CUREE cameras detect fish and reefs
CUREE includes four forward-facing cameras, four hydrophones for underwater audio capture, depth sensors and inertial measurement unit sensors. GPS doesn’t work underwater, so it is only used to initialize the robot’s starting position while on the surface.
These sensors and the AI models running on Jetson Orin NX enable CUREE to collect data for 3D models of reefs and undersea terrains. To use the hydrophones for audio data collection, CUREE needs to drift with its motor off to avoid audio interference, said the researchers.
“It can build a spatial soundscape map of the reef, using sounds produced by different animals,” said Yogesh Girdhar, an associate scientist at WHOI, who leads WARPLab. “We currently [in post-processing] detect where all the chatter associated with bioactivity hotspots,” especially from snapping shrimp, he said.

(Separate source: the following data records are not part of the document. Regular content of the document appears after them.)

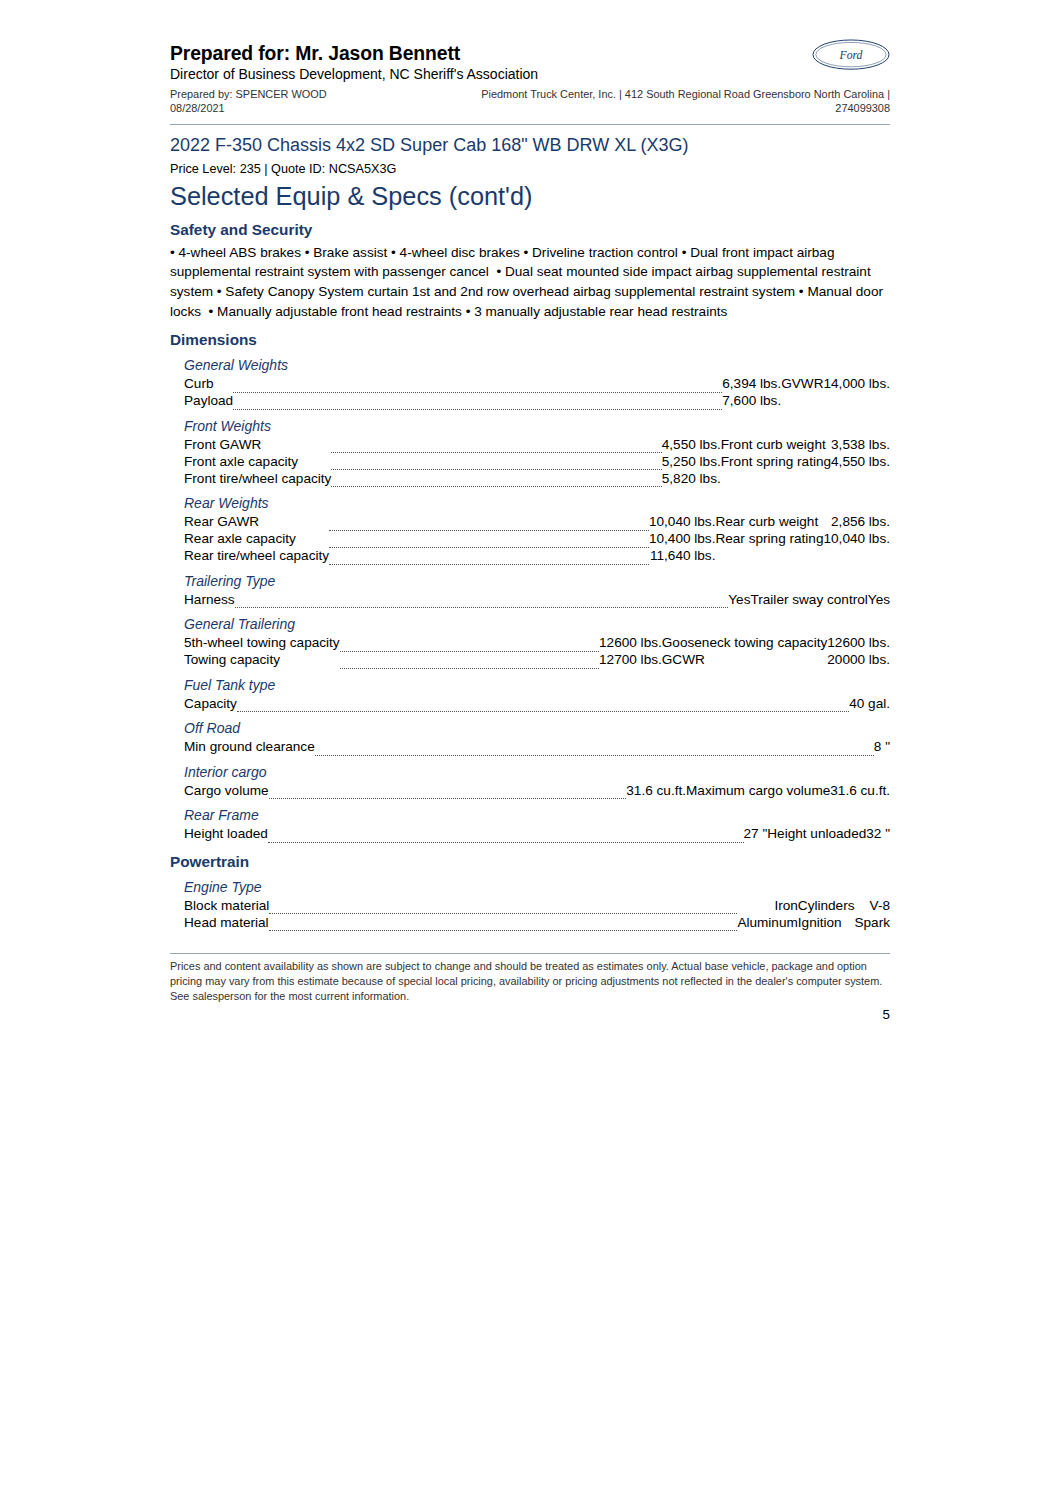Ford
Prepared for: Mr. Jason Bennett
Director of Business Development, NC Sheriff's Association
Prepared by: SPENCER WOOD
08/28/2021
Piedmont Truck Center, Inc. | 412 South Regional Road Greensboro North Carolina | 274099308
2022 F-350 Chassis 4x2 SD Super Cab 168" WB DRW XL (X3G)
Price Level: 235 | Quote ID: NCSA5X3G
Selected Equip & Specs (cont'd)
Safety and Security
• 4-wheel ABS brakes • Brake assist • 4-wheel disc brakes • Driveline traction control • Dual front impact airbag supplemental restraint system with passenger cancel • Dual seat mounted side impact airbag supplemental restraint system • Safety Canopy System curtain 1st and 2nd row overhead airbag supplemental restraint system • Manual door locks • Manually adjustable front head restraints • 3 manually adjustable rear head restraints
Dimensions
General Weights
| Curb | | 6,394 lbs. | | GVWR | | 14,000 lbs. |
| Payload | | 7,600 lbs. | | | | |
Front Weights
| Front GAWR | | 4,550 lbs. | | Front curb weight | | 3,538 lbs. |
| Front axle capacity | | 5,250 lbs. | | Front spring rating | | 4,550 lbs. |
| Front tire/wheel capacity | | 5,820 lbs. | | | | |
Rear Weights
| Rear GAWR | | 10,040 lbs. | | Rear curb weight | | 2,856 lbs. |
| Rear axle capacity | | 10,400 lbs. | | Rear spring rating | | 10,040 lbs. |
| Rear tire/wheel capacity | | 11,640 lbs. | | | | |
Trailering Type
| Harness | | Yes | | Trailer sway control | | Yes |
General Trailering
| 5th-wheel towing capacity | | 12600 lbs. | | Gooseneck towing capacity | | 12600 lbs. |
| Towing capacity | | 12700 lbs. | | GCWR | | 20000 lbs. |
Fuel Tank type
| Capacity | | 40 gal. | | | | |
Off Road
| Min ground clearance | | 8 " | | | | |
Interior cargo
| Cargo volume | | 31.6 cu.ft. | | Maximum cargo volume | | 31.6 cu.ft. |
Rear Frame
| Height loaded | | 27 " | | Height unloaded | | 32 " |
Powertrain
Engine Type
| Block material | | Iron | | Cylinders | | V-8 |
| Head material | | Aluminum | | Ignition | | Spark |
Prices and content availability as shown are subject to change and should be treated as estimates only. Actual base vehicle, package and option pricing may vary from this estimate because of special local pricing, availability or pricing adjustments not reflected in the dealer's computer system. See salesperson for the most current information.
5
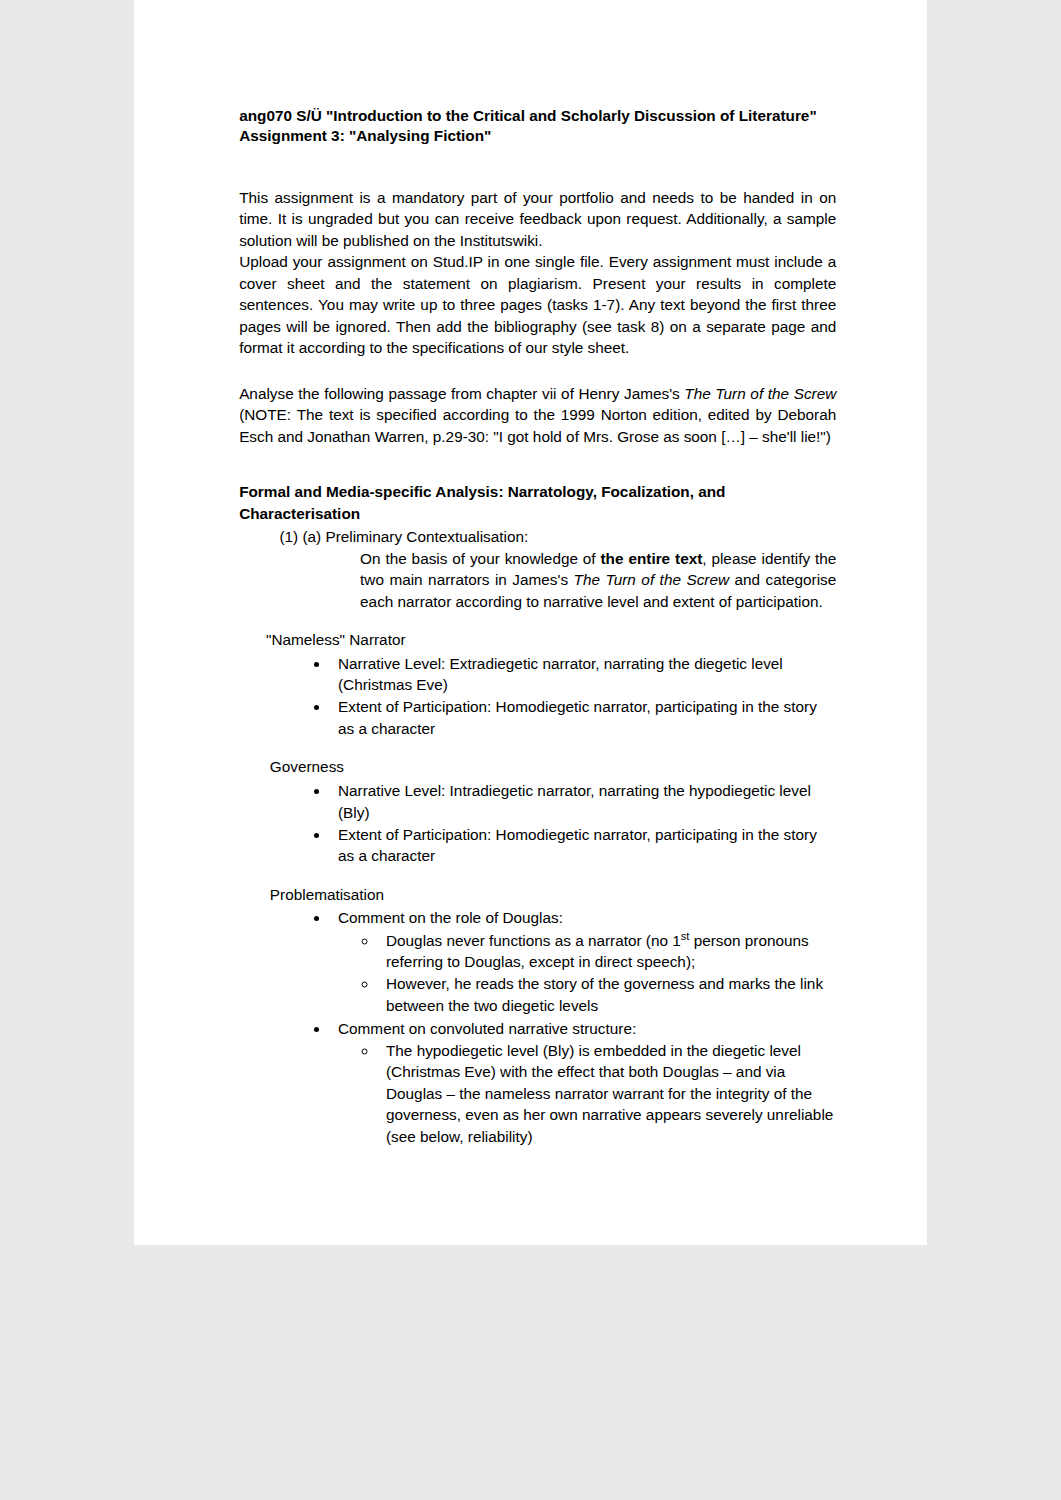ang070 S/Ü "Introduction to the Critical and Scholarly Discussion of Literature"
Assignment 3: "Analysing Fiction"
This assignment is a mandatory part of your portfolio and needs to be handed in on time. It is ungraded but you can receive feedback upon request. Additionally, a sample solution will be published on the Institutswiki.
Upload your assignment on Stud.IP in one single file. Every assignment must include a cover sheet and the statement on plagiarism. Present your results in complete sentences. You may write up to three pages (tasks 1-7). Any text beyond the first three pages will be ignored. Then add the bibliography (see task 8) on a separate page and format it according to the specifications of our style sheet.
Analyse the following passage from chapter vii of Henry James's The Turn of the Screw (NOTE: The text is specified according to the 1999 Norton edition, edited by Deborah Esch and Jonathan Warren, p.29-30: "I got hold of Mrs. Grose as soon […] – she'll lie!")
Formal and Media-specific Analysis: Narratology, Focalization, and Characterisation
(1) (a) Preliminary Contextualisation: On the basis of your knowledge of the entire text, please identify the two main narrators in James's The Turn of the Screw and categorise each narrator according to narrative level and extent of participation.
"Nameless" Narrator
Narrative Level: Extradiegetic narrator, narrating the diegetic level (Christmas Eve)
Extent of Participation: Homodiegetic narrator, participating in the story as a character
Governess
Narrative Level: Intradiegetic narrator, narrating the hypodiegetic level (Bly)
Extent of Participation: Homodiegetic narrator, participating in the story as a character
Problematisation
Comment on the role of Douglas:
Douglas never functions as a narrator (no 1st person pronouns referring to Douglas, except in direct speech);
However, he reads the story of the governess and marks the link between the two diegetic levels
Comment on convoluted narrative structure:
The hypodiegetic level (Bly) is embedded in the diegetic level (Christmas Eve) with the effect that both Douglas – and via Douglas – the nameless narrator warrant for the integrity of the governess, even as her own narrative appears severely unreliable (see below, reliability)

Despite few underwater datasets in existence, pioneering fish detection and tracking is going well, said Levi Cai, a Ph.D. candidate in the MIT-WHOI joint program. He said they’re taking a semi-supervised approach to the marine animal tracking problem.
The tracking starts with targets detected by a fish detection neural network trained on open-source datasets for fish detection, which is fine-tuned with transfer learning from images gathered by CUREE.

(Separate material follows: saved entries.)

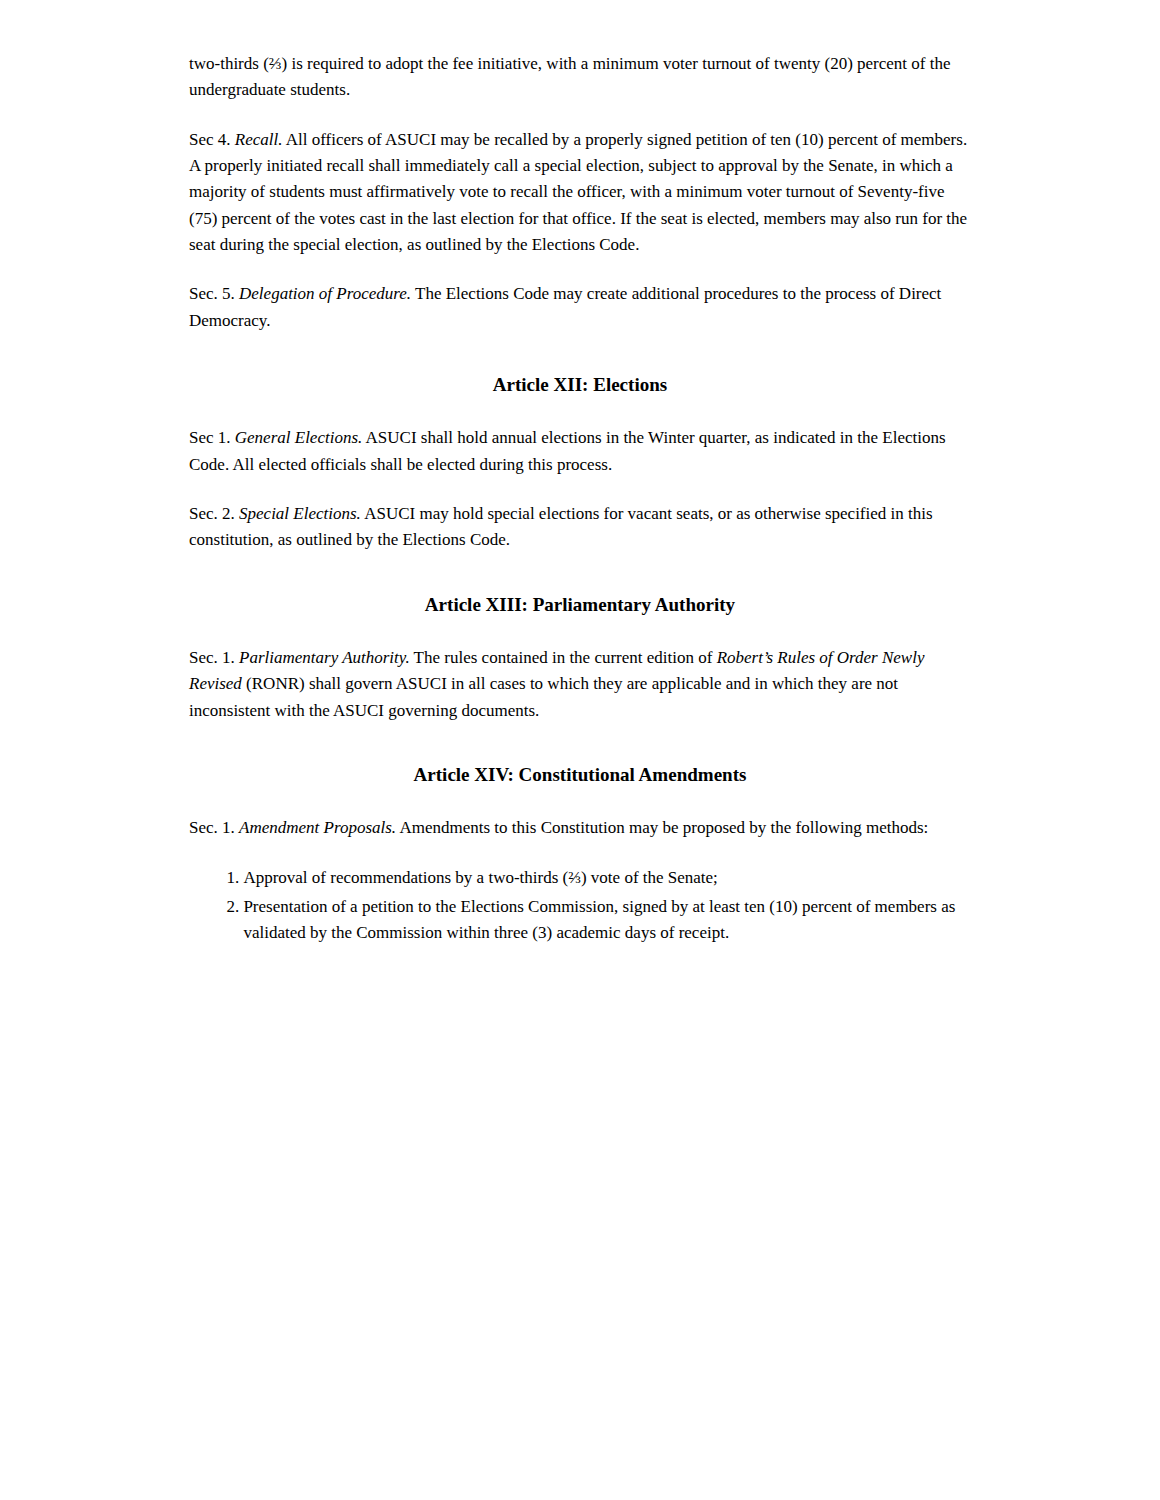two-thirds (⅔) is required to adopt the fee initiative, with a minimum voter turnout of twenty (20) percent of the undergraduate students.
Sec 4. Recall. All officers of ASUCI may be recalled by a properly signed petition of ten (10) percent of members. A properly initiated recall shall immediately call a special election, subject to approval by the Senate, in which a majority of students must affirmatively vote to recall the officer, with a minimum voter turnout of Seventy-five (75) percent of the votes cast in the last election for that office. If the seat is elected, members may also run for the seat during the special election, as outlined by the Elections Code.
Sec. 5. Delegation of Procedure. The Elections Code may create additional procedures to the process of Direct Democracy.
Article XII: Elections
Sec 1. General Elections. ASUCI shall hold annual elections in the Winter quarter, as indicated in the Elections Code. All elected officials shall be elected during this process.
Sec. 2. Special Elections. ASUCI may hold special elections for vacant seats, or as otherwise specified in this constitution, as outlined by the Elections Code.
Article XIII: Parliamentary Authority
Sec. 1. Parliamentary Authority. The rules contained in the current edition of Robert’s Rules of Order Newly Revised (RONR) shall govern ASUCI in all cases to which they are applicable and in which they are not inconsistent with the ASUCI governing documents.
Article XIV: Constitutional Amendments
Sec. 1. Amendment Proposals. Amendments to this Constitution may be proposed by the following methods:
Approval of recommendations by a two-thirds (⅔) vote of the Senate;
Presentation of a petition to the Elections Commission, signed by at least ten (10) percent of members as validated by the Commission within three (3) academic days of receipt.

“We manually drive the vehicle until we see an animal that we want to track, and then we click on it and have the semi-supervised tracker take over from there,” said Cai.
Jetson Orin saves energy for CUREE
Energy efficiency is critical for small AUVs like CUREE, said NVIDIA. The compute requirements for data collection consume about 25% of the available energy resources, with driving the robots taking the remainder.

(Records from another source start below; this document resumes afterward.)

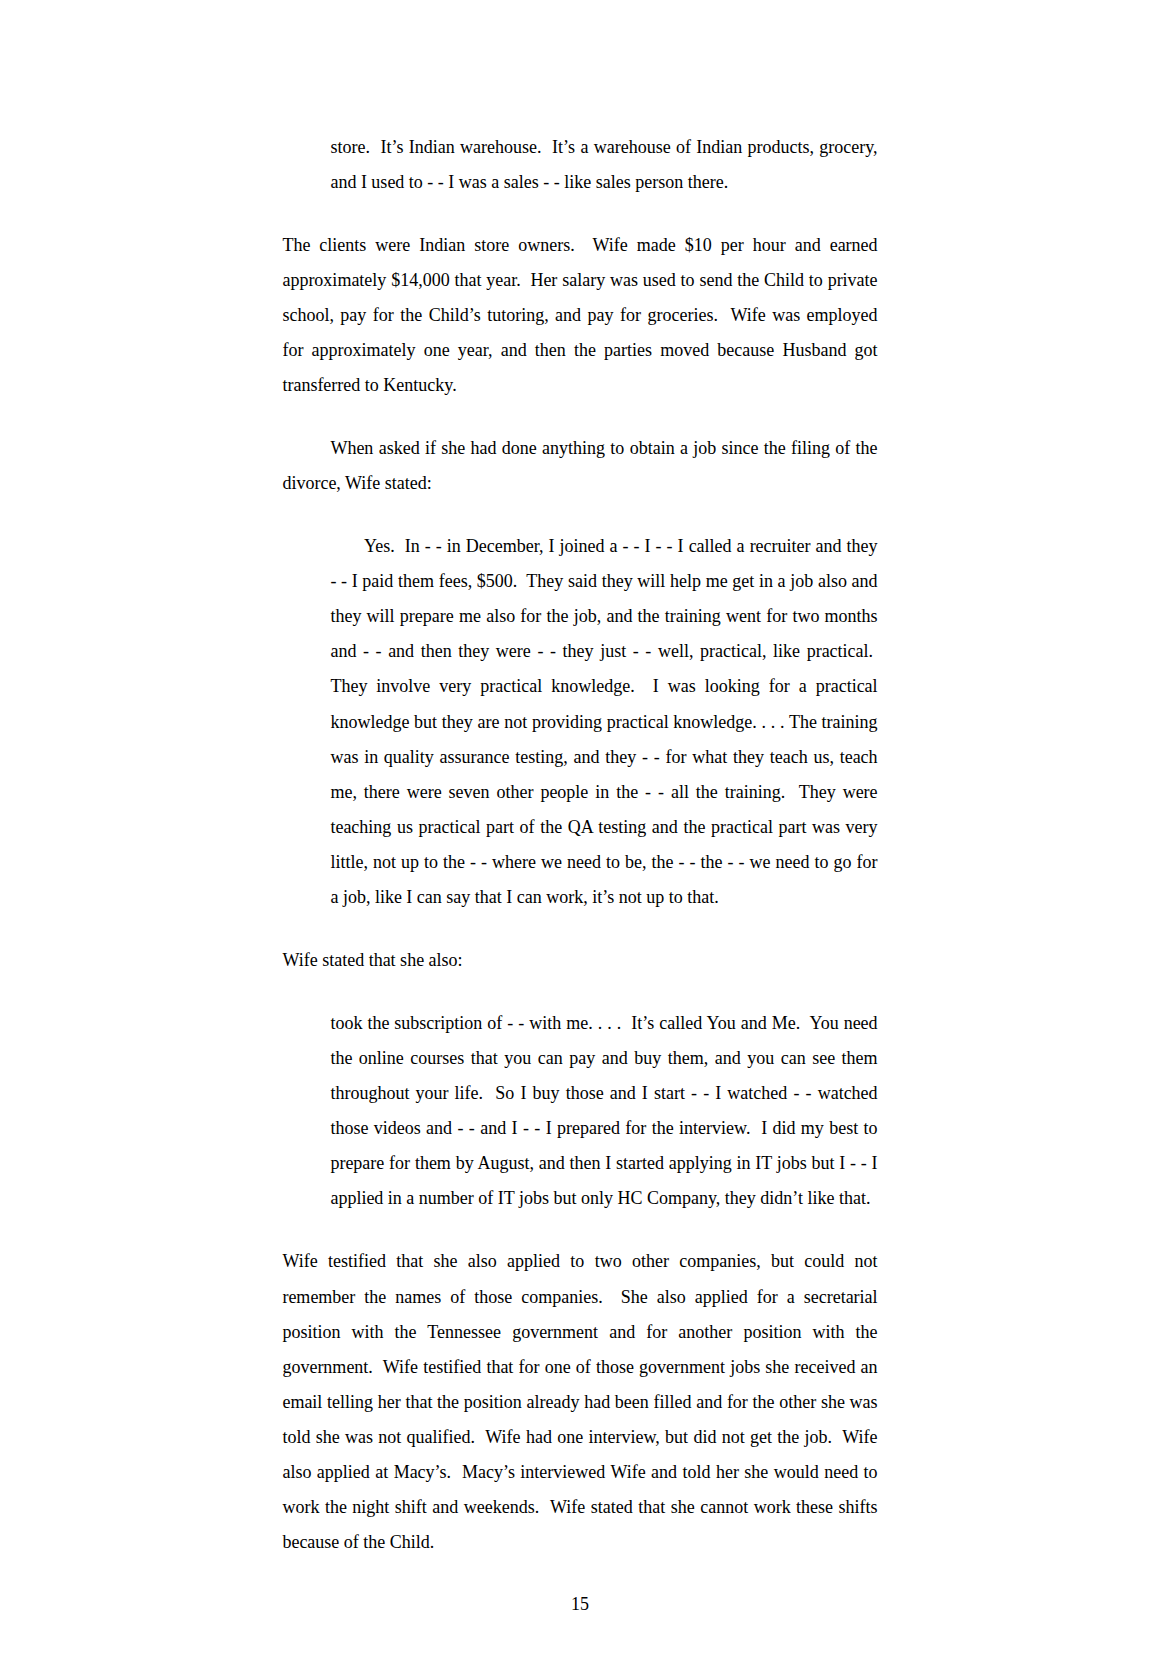store. It’s Indian warehouse. It’s a warehouse of Indian products, grocery, and I used to - - I was a sales - - like sales person there.
The clients were Indian store owners. Wife made $10 per hour and earned approximately $14,000 that year. Her salary was used to send the Child to private school, pay for the Child’s tutoring, and pay for groceries. Wife was employed for approximately one year, and then the parties moved because Husband got transferred to Kentucky.
When asked if she had done anything to obtain a job since the filing of the divorce, Wife stated:
Yes. In - - in December, I joined a - - I - - I called a recruiter and they - - I paid them fees, $500. They said they will help me get in a job also and they will prepare me also for the job, and the training went for two months and - - and then they were - - they just - - well, practical, like practical. They involve very practical knowledge. I was looking for a practical knowledge but they are not providing practical knowledge. . . . The training was in quality assurance testing, and they - - for what they teach us, teach me, there were seven other people in the - - all the training. They were teaching us practical part of the QA testing and the practical part was very little, not up to the - - where we need to be, the - - the - - we need to go for a job, like I can say that I can work, it’s not up to that.
Wife stated that she also:
took the subscription of - - with me. . . . It’s called You and Me. You need the online courses that you can pay and buy them, and you can see them throughout your life. So I buy those and I start - - I watched - - watched those videos and - - and I - - I prepared for the interview. I did my best to prepare for them by August, and then I started applying in IT jobs but I - - I applied in a number of IT jobs but only HC Company, they didn’t like that.
Wife testified that she also applied to two other companies, but could not remember the names of those companies. She also applied for a secretarial position with the Tennessee government and for another position with the government. Wife testified that for one of those government jobs she received an email telling her that the position already had been filled and for the other she was told she was not qualified. Wife had one interview, but did not get the job. Wife also applied at Macy’s. Macy’s interviewed Wife and told her she would need to work the night shift and weekends. Wife stated that she cannot work these shifts because of the Child.
15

CUREE typically operates for as long as two hours on a charge, depending on the mission, said Girdhar, who goes on the dive missions in St. John in the U.S. Virgin Islands.
To enhance energy efficiency, the team is looking into AI for managing the sensors so that computing resources automatically stay awake while making observations and sleep when not in use.
“Our robot is small, so the amount of energy spent on GPU computing actually matters — with Jetson Orin NX, our power issues are gone, and it has made our system much more robust,” Girdhar said.
Isaac Sim could enable improvements
The WARPLab team is experimenting with NVIDIA Isaac Sim, a robotics simulation and synthetic data generation tool powered by Omniverse, to accelerate development of autonomy and observation for CUREE.
Its goal is to do simple simulations in Isaac Sim to get the core essence of the problem and then finish the training in the real world, said Yogesh.
“In a coral reef environment, we cannot depend on sonars — we need to get up really close,” he said. “Our goal is to observe different ecosystems and processes happening.”
WARPLab strives for understanding, mitigation
The WARPLab team said it intends to make the CUREE platform available for others to understand the impact humans are having on undersea environments and to help create mitigation strategies.
The researchers plan to learn from patterns that emerge from the data collected almost fully autonomously by CUREE. “A scientist gets way more out of this than if the task had to be done manually, driving it around staring at a screen all day,” Jamieson said.
Girdhar said that ecosystems like coral reefs can be modeled with a network, with different nodes corresponding to different species and habitat types. The researchers are seeking to understand this network to learn about the relationships among various animals and their habitats, he said.
The data collected by CUREE AUVs could help people understand how ecosystems are affected by harbors, pesticide runoff, carbon emissions, and dive tourism, said Girdhar.
“We can then better design and deploy interventions and determine, for example, if we planted new corals how they would change the reef over time,” he said.